Llevaba un chubasquero de plástico transparente y debajo de la capucha se distinguía la cabeza, medio vuelta hacia un costado. Erik miró de arriba abajo su esbelta figura entre los postes de la verja. En el instante que le llevó dirigir de nuevo la vista hacia su rostro, la mujer había vuelto la cabeza. Sus miradas se encontraron. Era muy joven, y al cabo de un instante, como si hubiera esperado a que él acabase de observarla, dijo:

—¿Signor Hall?

Erik se atrevió a abrir la puerta exterior del porche acristalado. Deslizó sus pies desnudos en un par de zuecos y dio unos pasos hasta los escalones. Miró a la mujer a través de las últimas gotas de lluvia.

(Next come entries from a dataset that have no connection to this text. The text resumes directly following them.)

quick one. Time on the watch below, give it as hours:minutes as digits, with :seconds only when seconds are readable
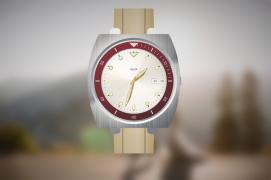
1:33
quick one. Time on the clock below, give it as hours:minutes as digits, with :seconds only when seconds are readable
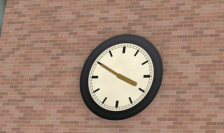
3:50
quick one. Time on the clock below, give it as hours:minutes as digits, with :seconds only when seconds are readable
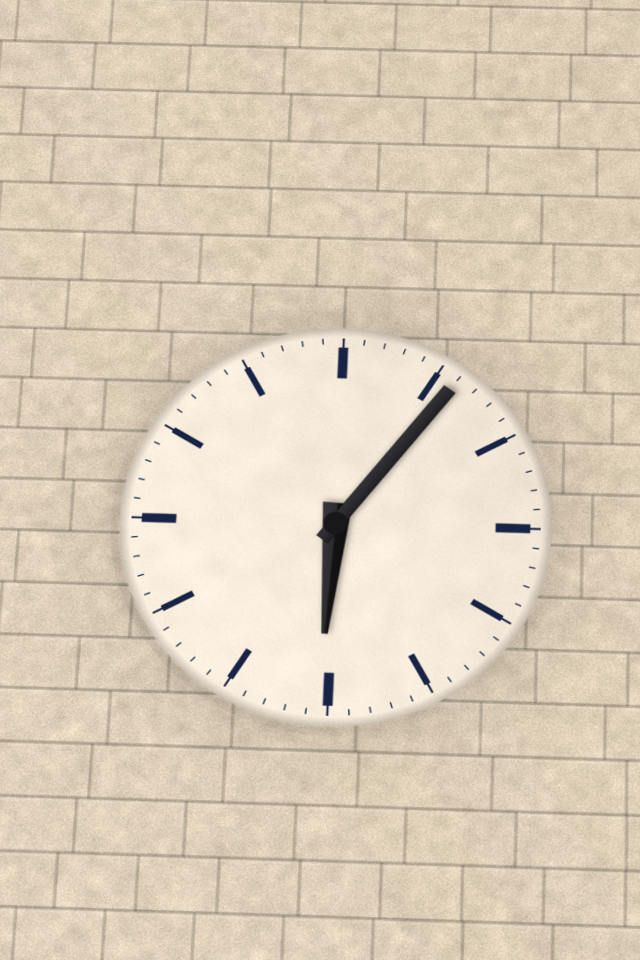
6:06
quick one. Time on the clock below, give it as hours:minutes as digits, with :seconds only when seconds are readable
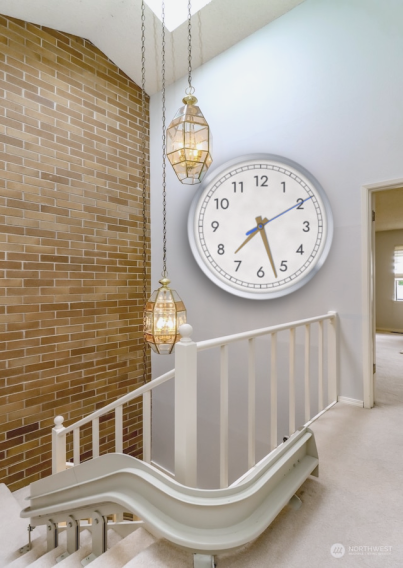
7:27:10
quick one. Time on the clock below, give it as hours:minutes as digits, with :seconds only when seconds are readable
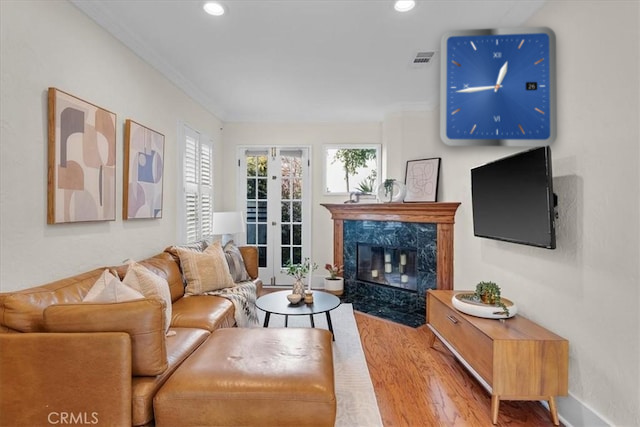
12:44
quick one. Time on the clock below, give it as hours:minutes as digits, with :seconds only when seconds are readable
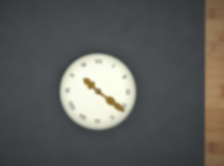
10:21
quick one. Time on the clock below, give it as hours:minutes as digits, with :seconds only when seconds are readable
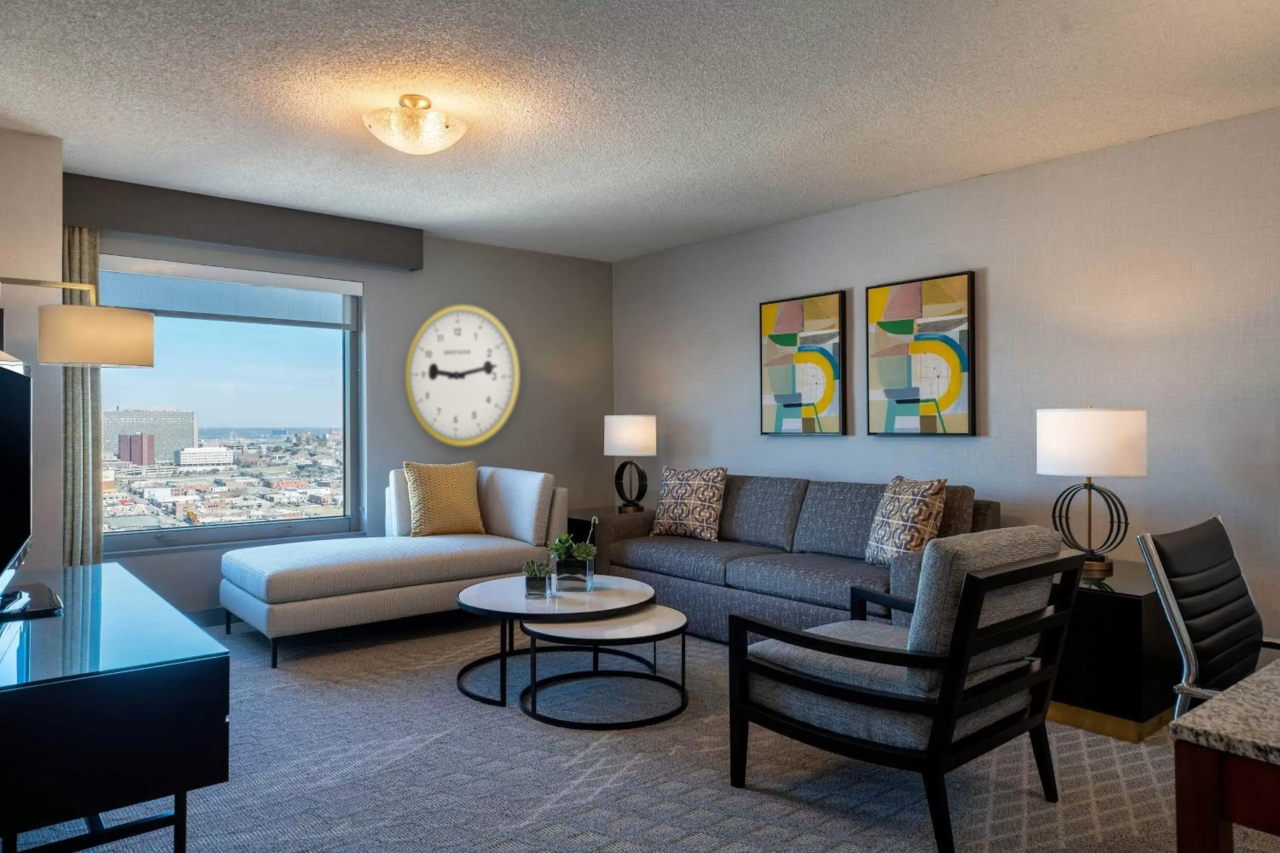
9:13
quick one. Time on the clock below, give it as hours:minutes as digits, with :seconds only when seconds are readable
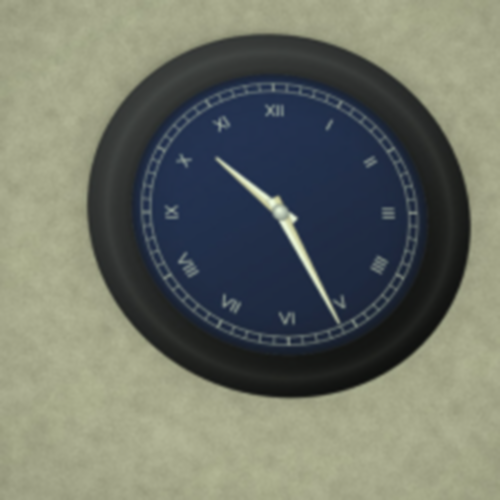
10:26
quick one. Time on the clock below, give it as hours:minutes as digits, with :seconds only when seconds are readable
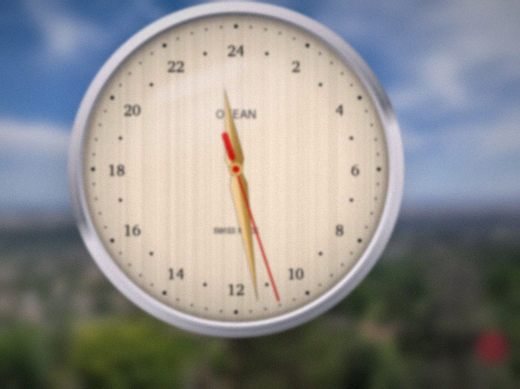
23:28:27
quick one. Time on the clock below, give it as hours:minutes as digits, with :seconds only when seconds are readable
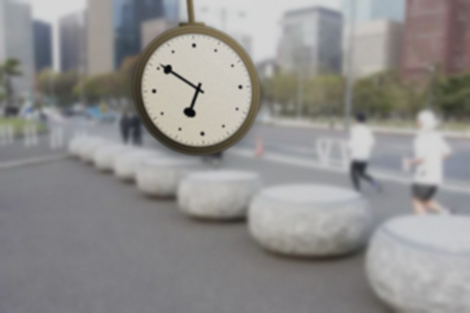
6:51
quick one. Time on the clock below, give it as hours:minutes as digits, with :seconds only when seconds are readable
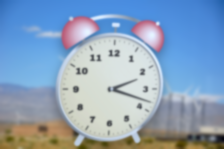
2:18
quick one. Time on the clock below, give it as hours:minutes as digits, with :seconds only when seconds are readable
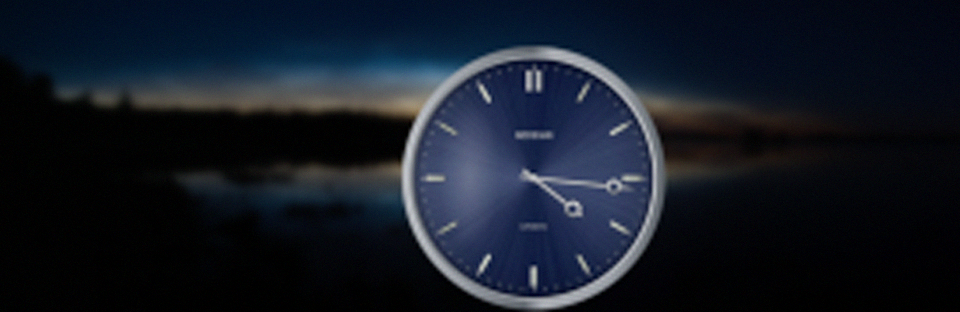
4:16
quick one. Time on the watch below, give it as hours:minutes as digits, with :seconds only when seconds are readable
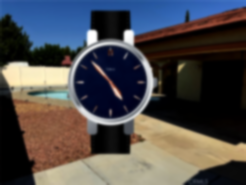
4:53
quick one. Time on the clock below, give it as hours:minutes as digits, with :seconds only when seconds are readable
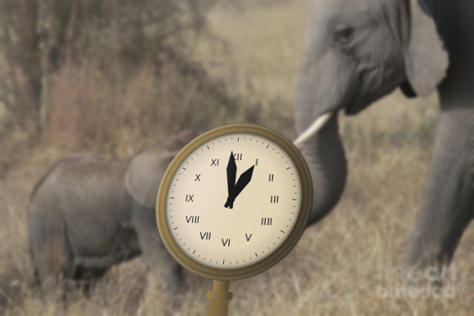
12:59
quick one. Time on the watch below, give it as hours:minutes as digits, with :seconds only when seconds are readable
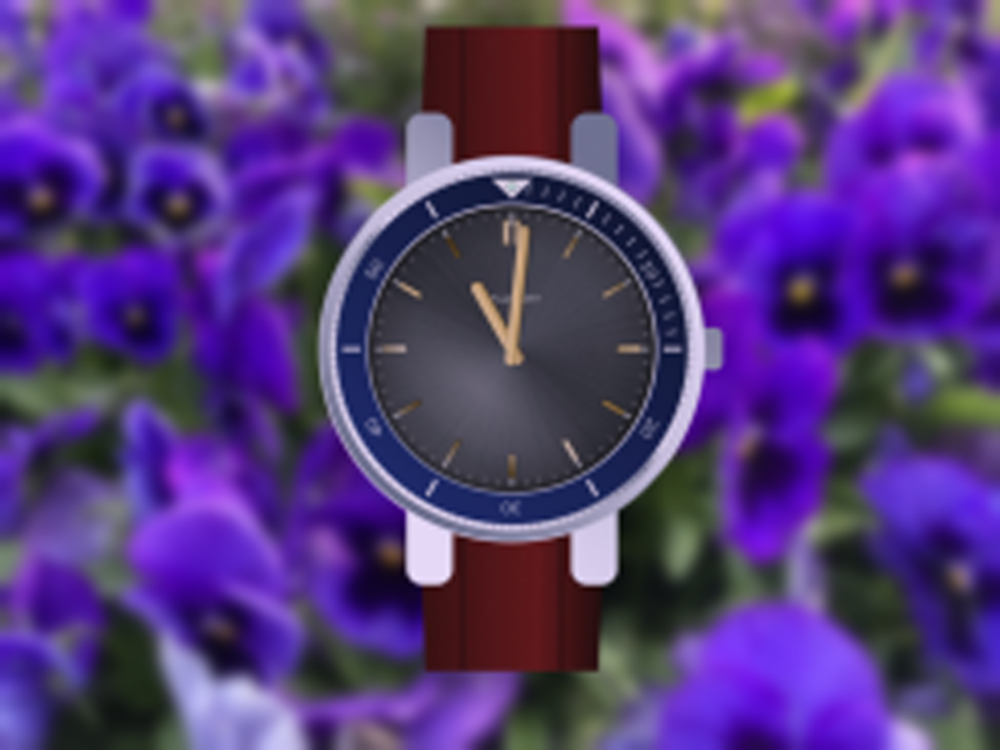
11:01
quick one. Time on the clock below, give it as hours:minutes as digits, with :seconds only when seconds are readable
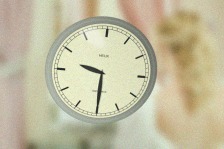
9:30
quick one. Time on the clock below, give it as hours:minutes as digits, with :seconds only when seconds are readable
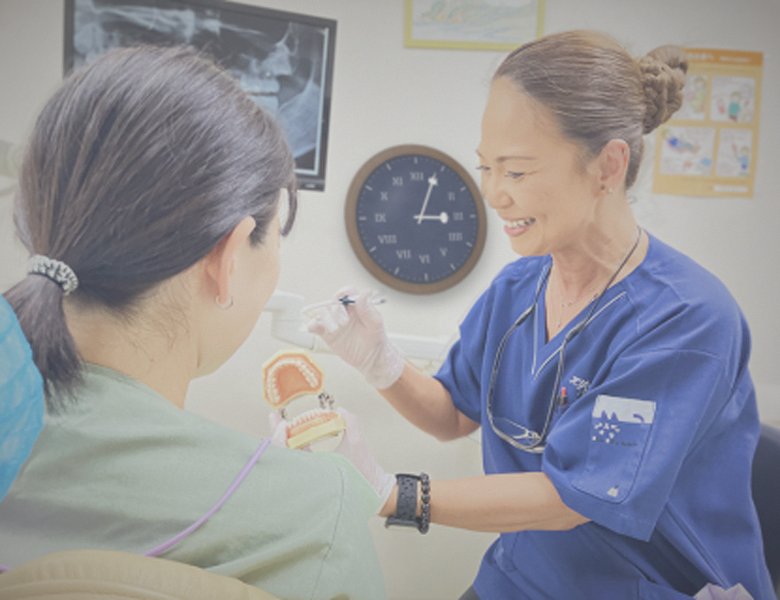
3:04
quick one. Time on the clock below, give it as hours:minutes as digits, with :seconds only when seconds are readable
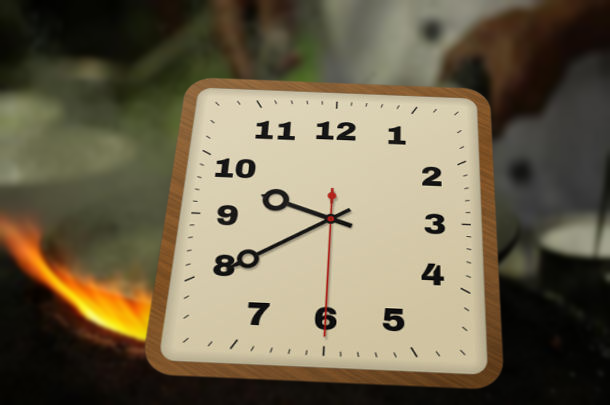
9:39:30
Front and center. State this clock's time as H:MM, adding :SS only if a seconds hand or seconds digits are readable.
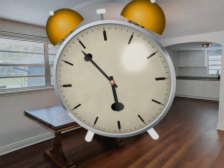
5:54
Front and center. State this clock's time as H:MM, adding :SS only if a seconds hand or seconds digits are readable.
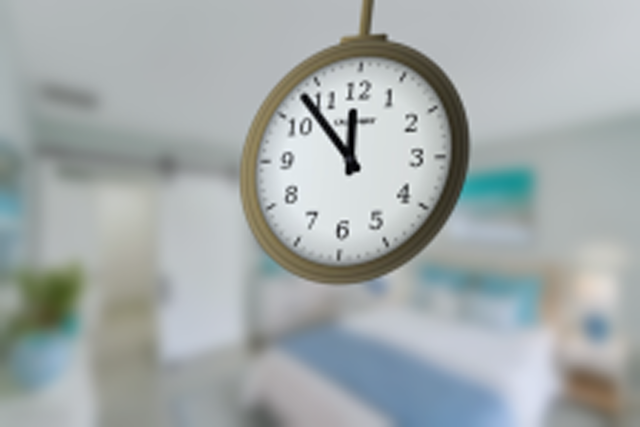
11:53
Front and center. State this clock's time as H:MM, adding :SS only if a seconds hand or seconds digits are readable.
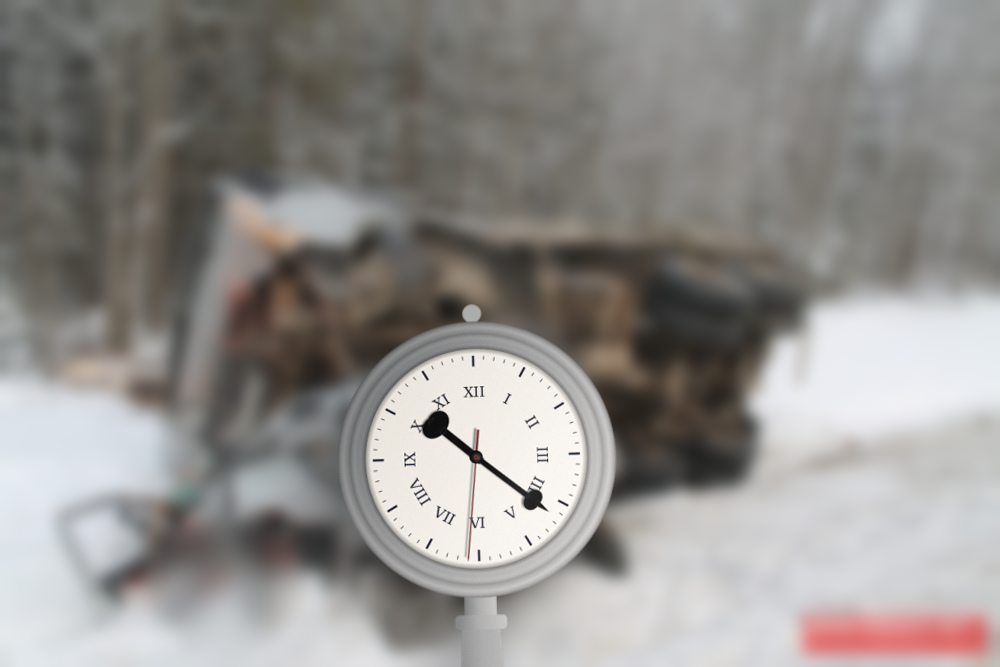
10:21:31
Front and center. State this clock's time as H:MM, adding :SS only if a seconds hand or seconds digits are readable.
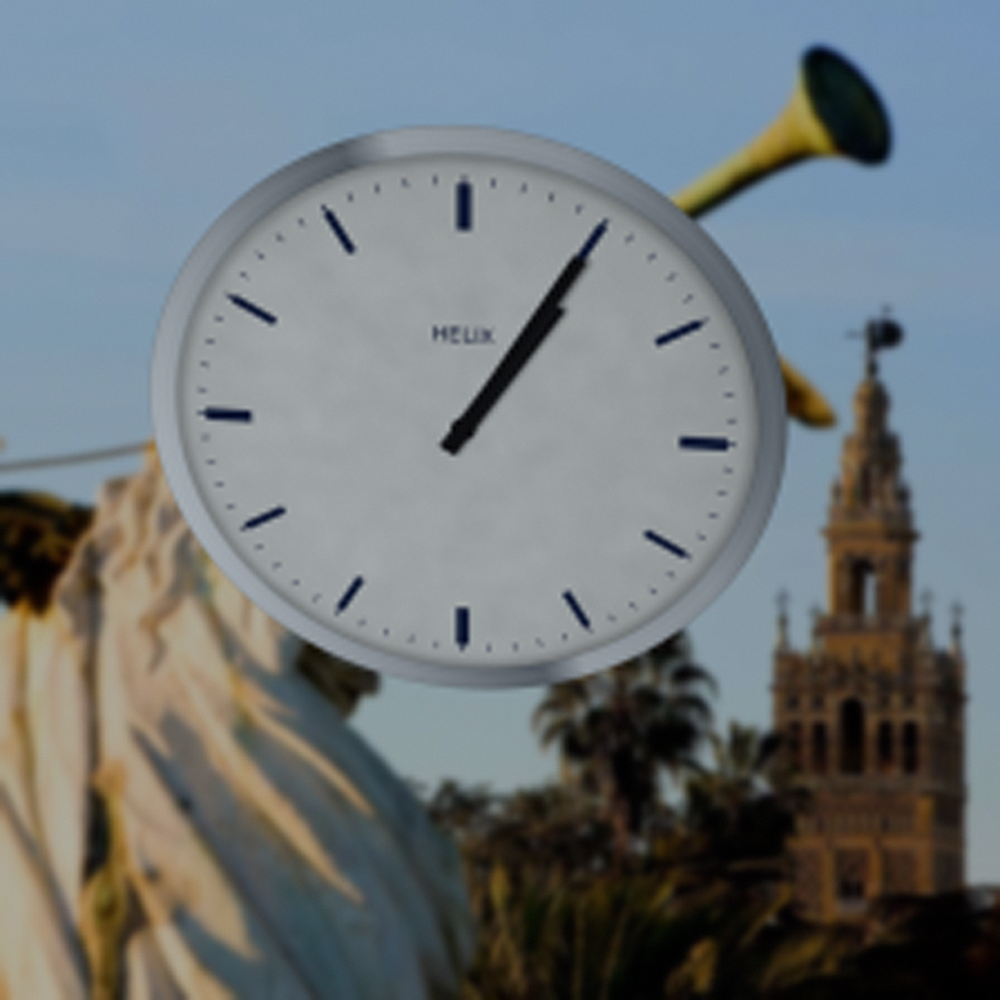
1:05
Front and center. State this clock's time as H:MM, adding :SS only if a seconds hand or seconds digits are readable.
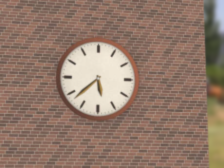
5:38
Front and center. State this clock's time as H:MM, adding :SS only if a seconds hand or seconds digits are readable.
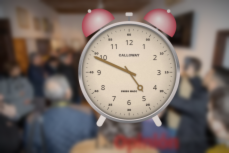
4:49
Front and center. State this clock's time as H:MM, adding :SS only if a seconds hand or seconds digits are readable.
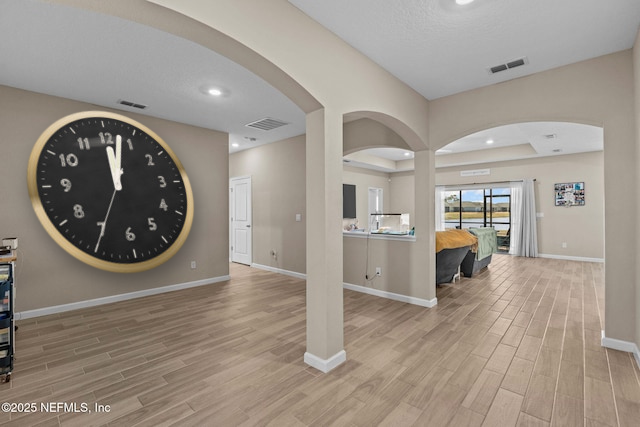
12:02:35
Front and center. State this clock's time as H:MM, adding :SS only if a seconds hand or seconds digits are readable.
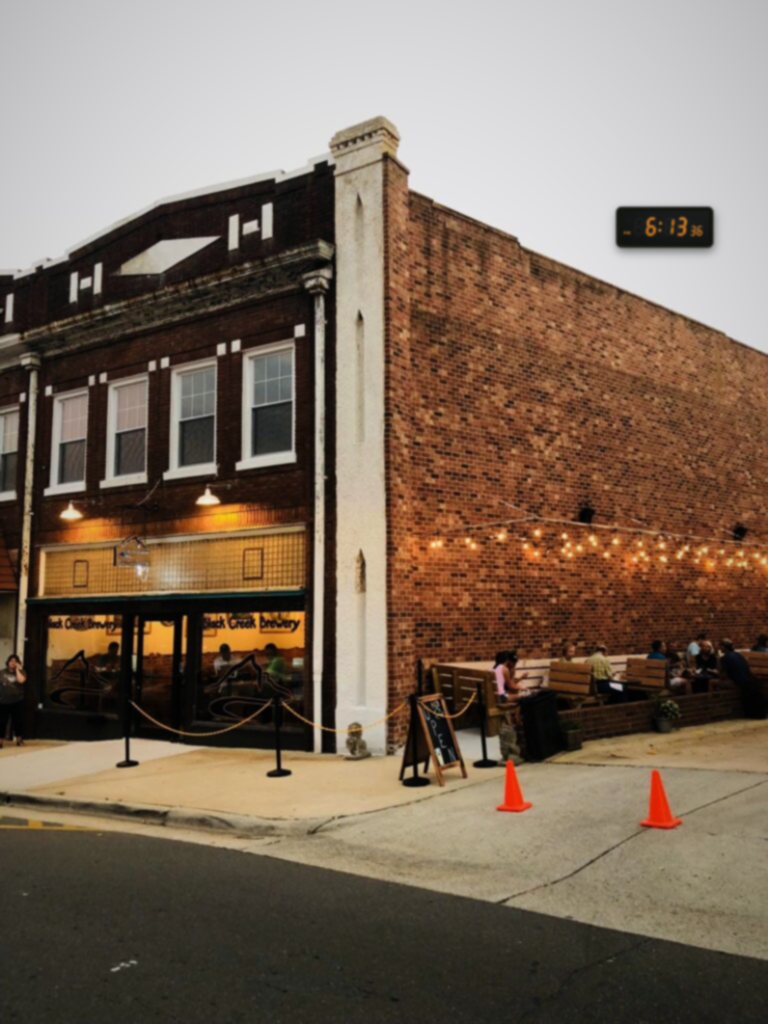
6:13
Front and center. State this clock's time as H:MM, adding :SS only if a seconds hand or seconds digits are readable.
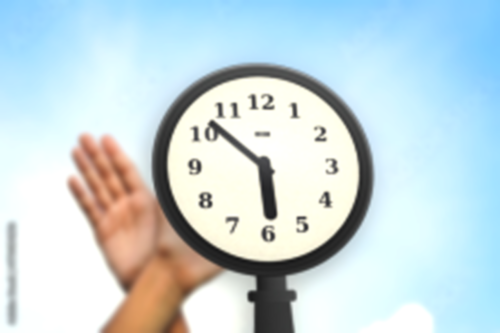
5:52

Ella lo saludó con la mano.

—Mi scusi, pùo uscire un attimo?

Su voz era muy suave, casi quebradiza. Sin embargo, a pesar de la distancia que los separaba, fue como si hubiera susurrado directamente al oído de Erik, que abrió la boca pero no logró articular palabra. Tampoco sabía qué decir. Ni siquiera sabía en qué idioma se dirigía a él.

¿Signor Hall? —repitió.

Él se llevó la mano al cuello dolorido y tuvo el presentimiento de que lo mejor que podía hacer era dar media vuelta, cerrar la puerta rápidamente y echar la llave. Pero entonces advirtió que su cuerpo había empezado a avanzar entre los charcos que salpicaban el sendero de grava.

Ella seguía agitando la mano, sonriendo, y allí fuera, en medio de la llovizna que se mezclaba con los rayos de sol, las imágenes de la cruz y las hileras de signos sinuosos en las hojas del bloc palidecieron. Erik se dio cuenta de que, de hecho, estaba devolviéndole la sonrisa y su mano se alzaba en un saludo. Pensó que, al fin y al cabo, no era más que una chica… una chica muy joven, no mayor de veinte años. Y ahora sólo lo separaban unos pasos de ella.

Scusi per l’intrusione, signor Hall…

La joven le tendió una mano pequeña, y cuando se saludaron Erik vio que de la manga del jersey asomaba el borde de una blusa rosa. Decidió decirle algo.

—Speak english?

Ella se echó hacia atrás la capucha del chubasquero y lo miró con unos ojos verdes con el rímel corrido.

—Oh, sí, por supuesto… —contestó en inglés, y sonrió dulcemente.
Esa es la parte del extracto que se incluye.